A sports car is accelerating up a hill that rises 22.0° above the horizontal. The coefficient of static friction between the wheels and the road is µs = 0.88. It is the static frictional force that propels the car forward.
a) What is the magnitude of the maximum acceleration that the car can have?
b) What is the magnitude of the maximum acceleration if the car is being driven down the hill?

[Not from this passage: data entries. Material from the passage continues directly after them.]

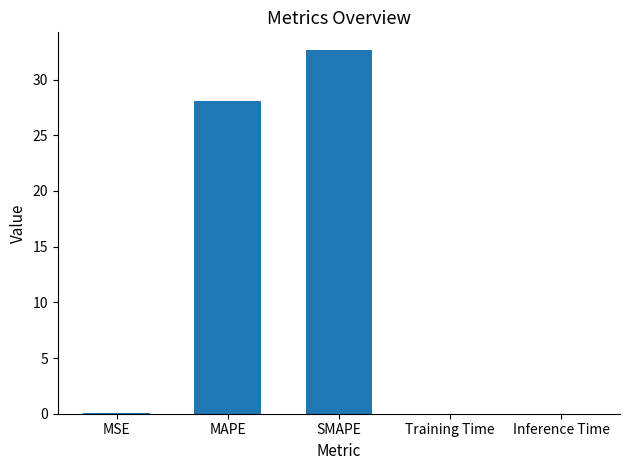

What is the sum of the values at SMAPE and MAPE?

60.7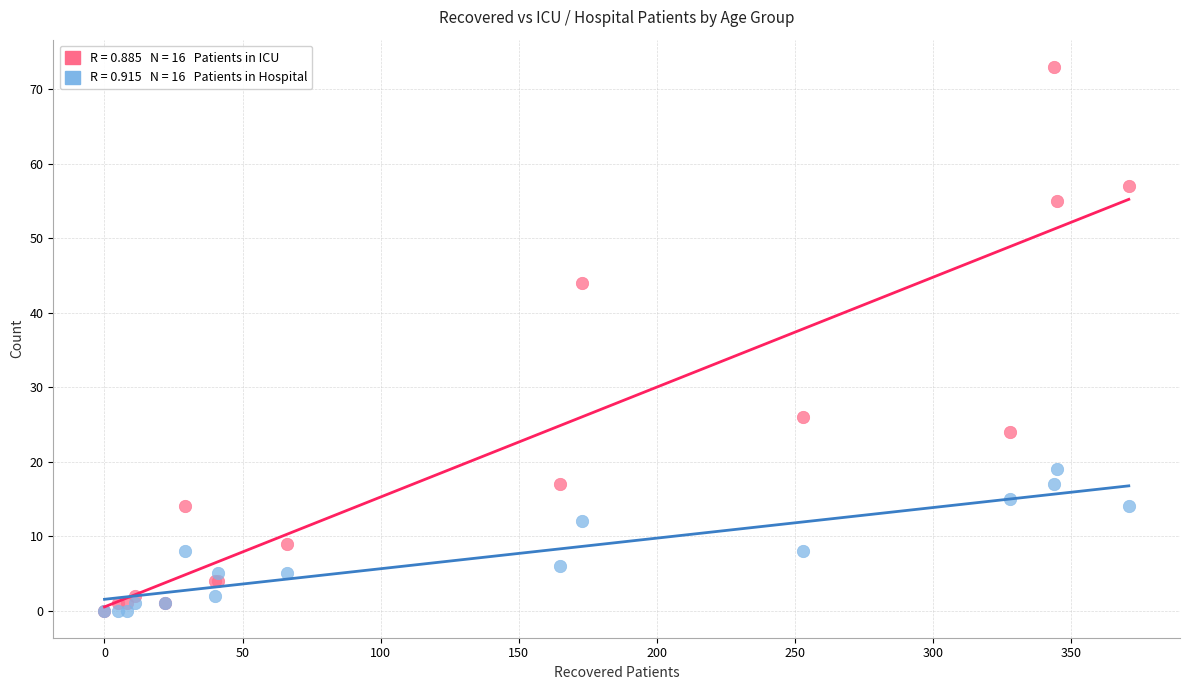

Across all series, what Y value is closest to 36?

44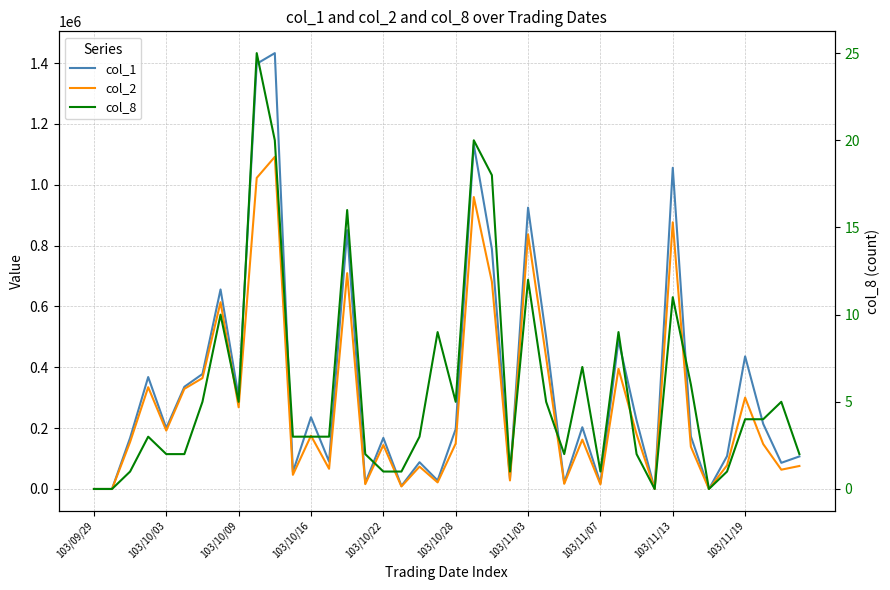

How many lines are shown in the chart?

3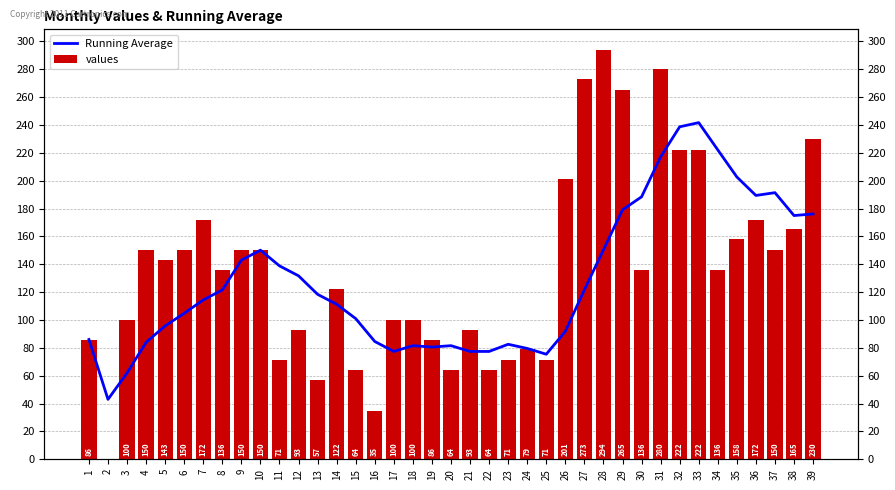

Which series changed the most between 9 and 20?

values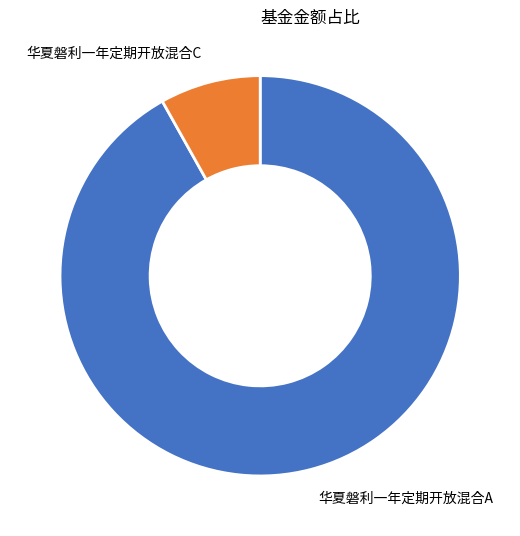

Do 华夏磐利一年定期开放混合C and 华夏磐利一年定期开放混合A together represent more than half of the pie?

Yes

2006-10-20 19:38:35 · 2 answers · asked by Alan l 1 in Education & Reference ➔ Homework Help
The maximum acceleration is equal to the static friction force, minus the weight component opposing friction, divided by the mass of the car. The static friction force is the coeff of friction µs times the normal component of the car's weight. The weight component opposing friction is m*g*sin(A). The normal force is m*g*cos(A), so the max accleration is
[µs*m*g*cos(A)-m*g*sin(A)]/m = µs*g*cos(A)-g*sin(A)
When driven down the hill, the weigh component adds to the fricion force giving µs*g*cos(A)+g*sin(A)
2006-10-20 20:33:58 · answer #1 · answered by gp4rts 7 · 0⤊ 0⤋
a. 44
b.88.7
2006-10-21 02:41:04 · answer #2 · answered by Anonymous · 0⤊ 0⤋